A West Bank father talks of survival

Printer-friendly versionPDF version
19 April 2009
By Omar Karmi
19 April
The National

As Palestinians mark their Prisoners’ Day, Abdel Karim Sadouk, 55, speaks of his time Israeli jail. Alexei Kidel for The National

Abdel Karim Sadouk is a bruised and battered man. A circular scar on the top of his head marks where he had surgery last year in Jordan to remove a malignant brain tumour.

His left hand is swollen and he moves it with some difficulty, the result, he said, of an exploding bullet he took in 1989. Cancer is also ravaging his lungs and at times he pulls up, wincing slightly in pain.
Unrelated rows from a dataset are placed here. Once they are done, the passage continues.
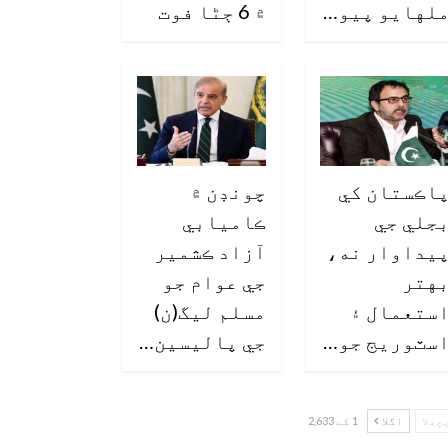
لهايو پيو…
۾ 6 ڄڻا فوت
اڪستان کي
چونڊن ۾
جلي جي
ڪاميابي
يداوار نه،
آزاد ڪشمير
هتر
جي عوام جو
ستعمال ۽
مسلم ليگ(ن)
سٽوريج جو…
جي پاليسين…
چھلا
اگلا
1 کے 2,633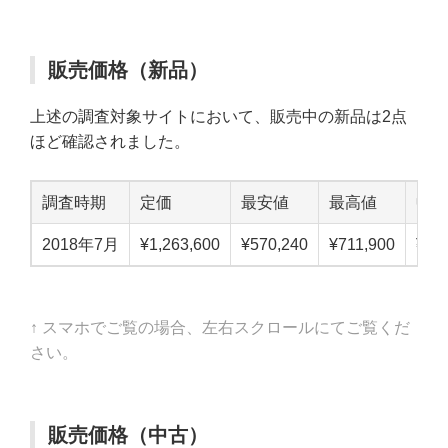
販売価格（新品）
上述の調査対象サイトにおいて、販売中の新品は2点
ほど確認されました。
調査時期
定価
最安値
最高値
中点
2018年7月
¥1,263,600
¥570,240
¥711,900
¥64
↑ スマホでご覧の場合、左右スクロールにてご覧くだ
さい。
販売価格（中古）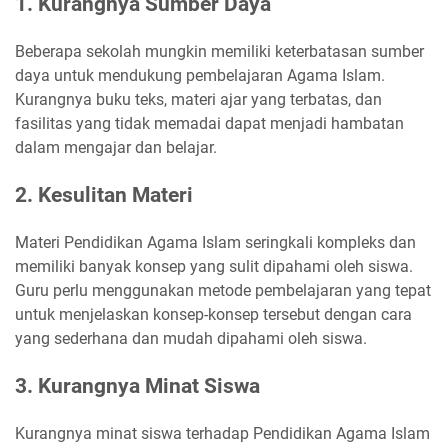
1. Kurangnya Sumber Daya
Beberapa sekolah mungkin memiliki keterbatasan sumber
daya untuk mendukung pembelajaran Agama Islam.
Kurangnya buku teks, materi ajar yang terbatas, dan
fasilitas yang tidak memadai dapat menjadi hambatan
dalam mengajar dan belajar.
2. Kesulitan Materi
Materi Pendidikan Agama Islam seringkali kompleks dan
memiliki banyak konsep yang sulit dipahami oleh siswa.
Guru perlu menggunakan metode pembelajaran yang tepat
untuk menjelaskan konsep-konsep tersebut dengan cara
yang sederhana dan mudah dipahami oleh siswa.
3. Kurangnya Minat Siswa
Kurangnya minat siswa terhadap Pendidikan Agama Islam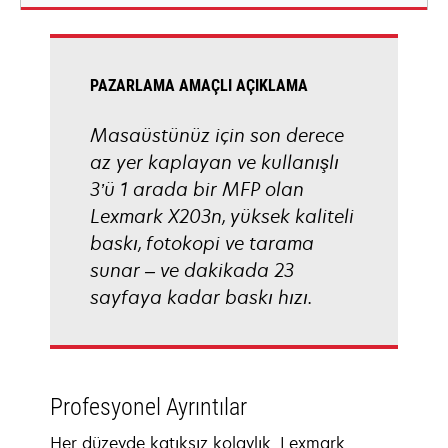
new
tab
PAZARLAMA AMAÇLI AÇIKLAMA
Masaüstünüz için son derece
az yer kaplayan ve kullanışlı
3’ü 1 arada bir MFP olan
Lexmark X203n, yüksek kaliteli
baskı, fotokopi ve tarama
sunar – ve dakikada 23
sayfaya kadar baskı hızı.
Profesyonel Ayrıntılar
Her düzeyde katıksız kolaylık. Lexmark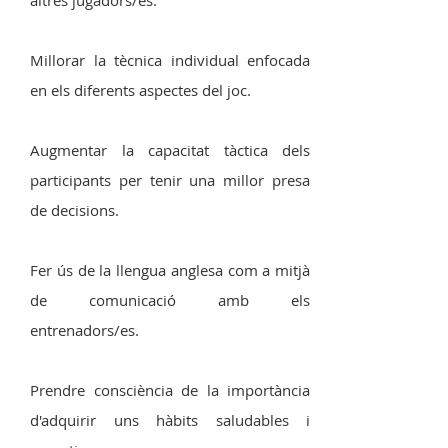
altres jugadors/es.
Millorar la tècnica individual enfocada
en els diferents aspectes del joc.
Augmentar la capacitat tàctica dels
participants per tenir una millor presa
de decisions.
Fer ús de la llengua anglesa com a mitjà
de comunicació amb els
entrenadors/es.
Prendre consciència de la importància
d'adquirir uns hàbits saludables i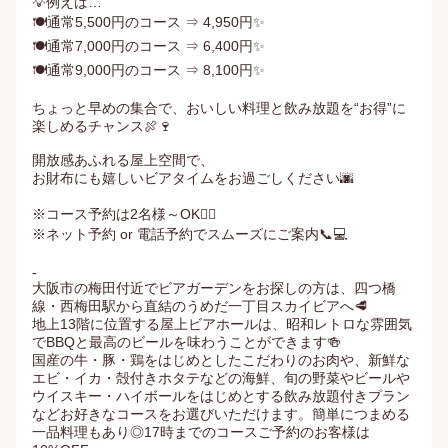
💡例えば…

🍽️通常5,500円のコース ⇒ 4,950円✨

🍽️通常7,000円のコース ⇒ 6,400円✨

🍽️通常9,000円のコース ⇒ 8,100円✨

ちょっと早めの集合で、おいしい料理と飲み放題を“お得”に
楽しめるチャンス🍖🍷

開放感あふれる屋上空間で、

お財布にも嬉しいビアタイムをお過ごしください🌆

※コース予約は2名様～OK🙆‍♀️

※ネット予約 or 電話予約でスムーズにご案内📞💻

-

大阪市の梅田付近でビアガーデンをお探しの方は、四つ橋
線・西梅田駅から直結のうめだ一丁目スカイビアへ🥩

地上13階に位置する屋上ビアホールは、昭和レトロな雰囲気
でBBQと最高のビールを味わうことができます🍻

国産の牛・豚・鶏をはじめとしたこだわりのお肉や、新鮮な
エビ・イカ・殻付きホタテなどの海鮮、旬の野菜やビールや
ウイスキー・ハイボールをはじめとする飲み放題付きプラン
などお好きなコースをお選びいただけます。簡単につまめる
一品料理もあり◎17時までのコースご予約のお客様は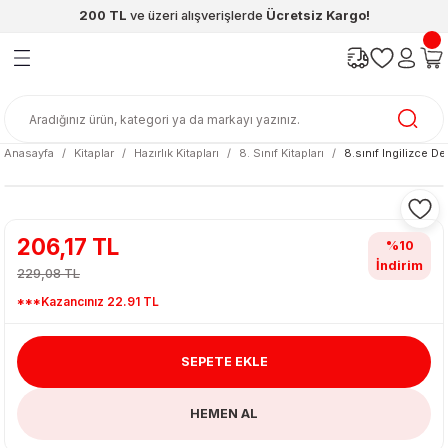
200 TL
ve üzeri alışverişlerde
Ücretsiz Kargo!
Geri Dön
Geri Dön
Geri Dön
Geri Dön
Geri Dön
Geri Dön
ünleri
şya
cak / Kutu Oyunlar
eleri
rünler
ı
reçleri
diye
leri
enleri
Anasayfa
Kitaplar
Hazırlık Kitapları
8. Sınıf Kitapları
8.sınıf Ingilizce 
at Kitapları
emeleri
meleri
206,17 TL
%10
İndirim
229,08 TL
***Kazancınız 22.91 TL
SEPETE EKLE
ası & Matara
HEMEN AL
 Küre
ri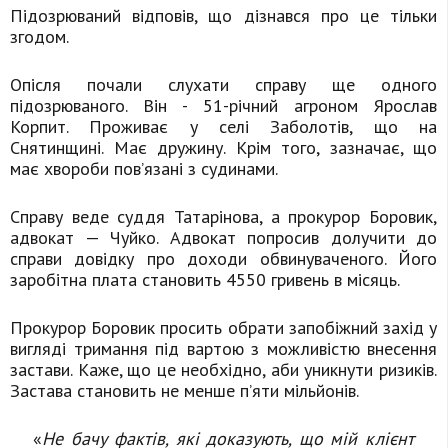
Підозрюваний відповів, що дізнався про це тільки
згодом.
Опісля почали слухати справу ще одного
підозрюваного. Він - 51-річний агроном Ярослав
Корпит. Проживає у селі Заболотів, що на
Снятинщині. Має дружину. Крім того, зазначає, що
має хвороби пов’язані з судинами.
Справу веде суддя Татарінова, а прокурор Боровик,
адвокат — Чуйко. Адвокат попросив долучити до
справи довідку про доходи обвинуваченого. Його
заробітна плата становить 4550 гривень в місяць.
Прокурор Боровик просить обрати запобіжний захід у
вигляді тримання під вартою з можливістю внесення
застави. Каже, що це необхідно, аби уникнути ризиків.
Застава становить не менше п’яти мільйонів.
«
Не бачу фактів, які доказують, що мій клієнт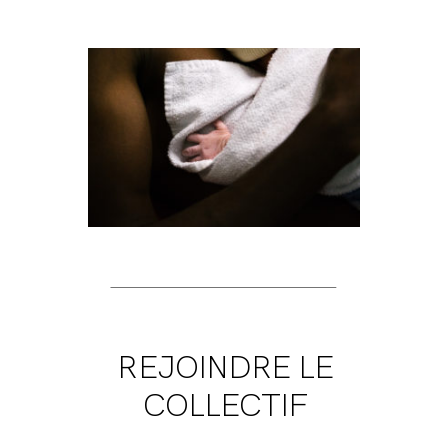
REJOINDRE LE
COLLECTIF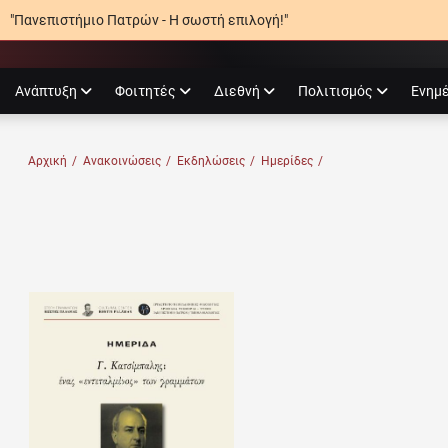
"Πανεπιστήμιο Πατρών - Η σωστή επιλογή!"
agram
Ανάπτυξη
Φοιτητές
Διεθνή
Πολιτισμός
Ενημ
Ο ΠΑΤΡΏΝ
Αρχική
/
Ανακοινώσεις
/
Εκδηλώσεις
/
Ημερίδες
/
Undeterred, he puffs away at a cigarette.

“The cancer hasn’t killed me yet. The Israelis didn’t kill me. Prison didn’t kill me. I’ll probably get run over by a lorry.”

The 55-year-old former shoe salesman is more concerned with the fate of his oldest living son, Alaeddin, 27. Alaeddin received a brain cancer diagnosis last year, but has yet to receive proper medical treatment in the Israeli jail where he is serving a nine-year sentence according to his father.

Alaeddin is due out in 2011. But that depends on whether his family can scrape together 20,000 shekels (Dh17,500) to pay a fine that was imposed when he was arrested in 2001. If not, Alaeddin could serve two more years.

Alaeddin’s younger brother, Izzedine, 23, is also in prison. Unlike Alaeddin, however, Izzedine is in six months’ “administrative detention” and is being held without trial. Israel reserves the right to renew such administrative detention indefinitely. He may suddenly be released or he may be brought to the military courts that dole out sentences for Palestinians, often with evidence that is not revealed for “security reasons”.

On Friday, Palestinians marked Prisoners’ Day, an annual day of demonstrations and sit-ins across the West Bank and Gaza Strip in solidarity with Palestinian prisoners in Israeli jails. The issue of prisoners is hugely resonant in Palestinian society. Since 1967, 750,000 Palestinians, or about 40 per cent of the male population of the occupied territories, have been imprisoned by Israel. Hardly a family has been unaffected.

Today, Israel holds around 8,400 Palestinians in prison, according to Adameer, a Palestinian prisoner rights group. Some 550 are in administrative detention such as Izzedine. Like Alaeddin, so many prisoners do not receive proper medical attention that, in a press release on the occasion of Prisoners’ Day, Adameer said that “medical neglect seems to have become an institutionalised policy of the Israeli Prison Service”.

More than 400 prisoners are under 18. The last two of Mr Sadouk’s sons, Rida, 18 and Muntasa, 19, have just been released after serving two and a half-year sentences.

All four of Mr Sadouk’s sons were imprisoned for their political activities. Mr Sadouk will not say where their factional loyalties lie, only that they, like Mr Sadouk who was imprisoned on three different occasions, were “fulfilling their national duties”.

But the photos of Mr Sadouk’s oldest son, Nidal, a member of the PA’s Presidential Guard when he was killed by an Israeli shell on the family house in Dec 2001, tell their own story, and Mr Sadouk, like many parents of prisoners, is clearly disillusioned with the current state of Palestinian divisions.

“We used to be proud of fighting the occupation. The Oslo process let us down. Negotiations gave us nothing. Now, although the people in Gaza and the West Bank are one, our political leaderships are dividing us. Things have changed, and not in a positive way.”

That is also true of conditions in Israeli prisons. When Mr Sadouk was first imprisoned in 1974 prison could be an educational opportunity for those deprived of such possibilities on the outside. By 1989, at the height of the first intifada when he was imprisoned a second time, prisons were popularly known as “Palestinian universities”. Many long-term prisoners received degrees in prison, while prisoners themselves formed committees to teach the younger generations about their history and politics.

Today, no such opportunities exist. According to Adameer, the Israeli Prison Service deprives child detainees of adequate schooling in line with the official Palestinian curriculum, while adult prisoners are rarely allowed to pursue a higher education in Arabic.

“Rather than a right, the IPS views education as a privilege and makes it conditional on a prisoner’s disciplinary record.”

For Rida, Mr Sadouk’s youngest son, that meant the years he spent in a prison near Haifa from when he was 16 were years wasted.

“The food is awful; we have to force ourselves to eat it. We get no exercise and we got no books. There was nothing to do.”

Rida is now in a vocational training scheme to become a carpenter. He said he “just wants to live my life” and has no desire to go back to prison conditions that Adameer, along with both international and Israeli human rights groups, say fall far short of international standards.

But Mr Sadouk is less hopeful for his son.

“As long as there is occupation, its consequences are forced upon people. We are only at the beginning of the struggle. That is why it is important that a day like Prisoners’ Day shows those who have sacrificed that they are appreciated and respected.”